++++ Passage shown ++++

Speech made by the Prime Minister Ranil Wickremesinghe at Chamber of Commerce, Beijing on August 11, 2003

Mr. Chairman, Ladies and Gentlemen, look out over the skyline of our capital Colombo and two buildings stand out for all to see. One is the Courts of Justice and the second is the Bandaranaike Memorial International Conference Hall. Both were gifts by the Chinese people to the Sri Lankan people and both stand proud as symbols of our long and deep friendship.

These buildings are just a small indication of the cooperation between our two countries over the years. Today the Chinese people are involved in many projects which are helping the people of Sri Lanka in most positive ways.

The Peoples Republic of China and Sri Lanka have a relationship which has been built on trade. The Rubber Rice Pact was one such trade agreement between the two Governments. That era is now over.

The new economic relationship must continue however but based on trade, investment and services between business enterprises from both countries.

That is why this meeting today is so important. It is a pleasure to be here and to have the opportunity to meet with the business community of one of the most dynamic and fastest growing markets in the world. What you are doing here is changing the global economic map.

In Sri Lanka we too wish to make our mark in the new and emerging business world. While we are a small country, Sri Lanka is strategically located just south of India and in the middle of the Indian Ocean, roughly equidistant between Dubai and Singapore.

Our strategy is one that many of you will know well. Here in China, Hong Kong has played a critical role as a regional hub for logistics, finance, transport and virtually all essential business services. As a "gateway" earlier to the new economic zones it provided a ready linkage with the global economy.

Because of our size, strategic location and quality human resources, we in Sri Lanka see the same opportunity to play such a role for South Asia.

++++ Supplied entries ++++

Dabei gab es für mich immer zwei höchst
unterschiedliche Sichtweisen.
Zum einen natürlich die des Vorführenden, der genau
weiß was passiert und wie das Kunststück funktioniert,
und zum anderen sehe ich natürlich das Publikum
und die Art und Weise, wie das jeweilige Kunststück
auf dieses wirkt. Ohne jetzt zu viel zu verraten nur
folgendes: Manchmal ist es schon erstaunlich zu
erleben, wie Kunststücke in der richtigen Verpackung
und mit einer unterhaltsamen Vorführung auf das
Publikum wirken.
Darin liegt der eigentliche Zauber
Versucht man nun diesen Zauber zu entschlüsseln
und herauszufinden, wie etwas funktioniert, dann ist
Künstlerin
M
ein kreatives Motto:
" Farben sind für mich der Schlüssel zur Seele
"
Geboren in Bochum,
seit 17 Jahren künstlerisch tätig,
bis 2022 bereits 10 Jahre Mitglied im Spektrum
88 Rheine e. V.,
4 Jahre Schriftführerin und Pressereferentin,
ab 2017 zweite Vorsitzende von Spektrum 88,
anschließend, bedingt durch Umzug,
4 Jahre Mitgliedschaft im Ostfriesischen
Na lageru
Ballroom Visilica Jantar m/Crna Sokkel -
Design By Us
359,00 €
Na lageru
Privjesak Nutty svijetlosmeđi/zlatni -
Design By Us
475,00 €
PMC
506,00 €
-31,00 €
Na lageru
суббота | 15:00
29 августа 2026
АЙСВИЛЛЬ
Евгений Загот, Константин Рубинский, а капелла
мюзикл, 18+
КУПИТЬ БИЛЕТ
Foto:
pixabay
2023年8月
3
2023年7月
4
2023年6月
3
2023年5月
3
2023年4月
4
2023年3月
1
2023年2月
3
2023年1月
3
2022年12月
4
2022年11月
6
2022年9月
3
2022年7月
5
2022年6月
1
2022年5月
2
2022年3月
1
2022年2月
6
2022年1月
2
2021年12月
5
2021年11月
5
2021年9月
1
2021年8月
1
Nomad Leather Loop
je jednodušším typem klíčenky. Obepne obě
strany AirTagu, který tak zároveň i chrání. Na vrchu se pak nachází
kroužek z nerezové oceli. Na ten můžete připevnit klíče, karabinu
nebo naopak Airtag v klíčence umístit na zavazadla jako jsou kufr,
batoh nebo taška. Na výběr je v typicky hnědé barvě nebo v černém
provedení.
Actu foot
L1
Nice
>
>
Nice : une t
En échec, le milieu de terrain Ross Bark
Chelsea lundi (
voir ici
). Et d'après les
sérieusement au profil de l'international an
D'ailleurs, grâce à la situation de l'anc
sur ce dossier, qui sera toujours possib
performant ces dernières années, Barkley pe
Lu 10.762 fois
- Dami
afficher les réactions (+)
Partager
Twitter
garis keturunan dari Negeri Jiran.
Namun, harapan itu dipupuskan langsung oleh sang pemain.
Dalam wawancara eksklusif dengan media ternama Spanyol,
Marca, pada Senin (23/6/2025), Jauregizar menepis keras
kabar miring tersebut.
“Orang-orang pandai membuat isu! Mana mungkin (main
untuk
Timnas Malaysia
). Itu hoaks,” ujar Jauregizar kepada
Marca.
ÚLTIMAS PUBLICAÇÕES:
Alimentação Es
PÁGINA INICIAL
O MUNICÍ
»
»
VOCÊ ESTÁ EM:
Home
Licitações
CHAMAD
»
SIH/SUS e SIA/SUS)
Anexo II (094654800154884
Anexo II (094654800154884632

++++

_Required work_:
1 - Write out the stretch of the Beijing Chamber of Commerce speech from "In Sri Lanka we" through "Dubai and Singapore.".
2 - Extend the Beijing Chamber of Commerce speech from the point where it stops.

_Answer set_:
1 -
In Sri Lanka we too wish to make our mark in the new and emerging business world. While we are a small country, Sri Lanka is strategically located just south of India and in the middle of the Indian Ocean, roughly equidistant between Dubai and Singapore.

2 -
With the rapidly growing opportunities for trade between China, India and the rest of the South Asia region, our ability to serve effectively as the gateway will be a major asset for business in China.

It is with that in mind that I would like to lay out the areas where you as hardened and successful businesspeople can seize the opportunities we offer. Business opportunities which will create a new base from which to work and also a vibrant hub in which to grasp unique investment and business opportunities.

As our economy goes through its rapid metamorphosis and the new economy emerges I hope that you will take the chance to come and see what we have to offer.

But first I would like to describe some of our plans, alluded to already, to emerge as a key transport and logistic hub for the region.

Let me start with our ports. Our central location has led to the development of the Port of Colombo as one of the regions most efficient and fastest grwing ports in the region. One that many of you know has a high reputation for efficiency in handling cargoes and in ship repairs.

Today there are two competing container handling facilities operating, undertaking an increasing amount of trans-shipment activities. We have begun the process to significantly expand facilities in Colombo, with investment in what we term the South Port, adjacent to the existing Colombo Port.

But in Sri Lanka we are also blessed with one of the world’s largest natural ports, in Trincomalee, in the east, and the feasibility to develop a third major international port in the south, in Hambantota. The Hambantota Port will sit on one of the world’s main shipping lanes with some 1200 ships a day passing our south coast. And unlike urban-based ports, there is the space to develop this as a high volume, multi-functional facility.

Our vision is to develop a network of ports - where the sum of the three is much greater in economic terms than that of the individual parts. With all three linked together by efficient internal transport connections, it will be possible for containers to land at one facility and easily depart through another port.

Since the 1860s there have been proposals for the development of a bridge that would provide road and/or rail links between India and Sri Lanka.

Today the Governments of India and Sri Lanka have agreed to undertake a feasibility study for a land bridge between India and Sri Lanka, supported by the Asian Development Bank. When in place, this will enhance the value of our network of ports by providing more cost effective access to the fast growing markets of South India through a new fast roads infrastructure.

Our role as a transport and logistics hub will also include a major expansion in the capacity of our airport facilities. Because of our location, for many years Colombo was an important stop for air traffic between Europe, Asia and the Pacific. We lost much of that business due to the conflict that has affected Sri Lanka for the last two decades and the misguided economic policies pursued in the past. Fortunately today we have achieved a ceasefire that has lasted twenty months and despite recent setbacks looks soon to continue with new vigor.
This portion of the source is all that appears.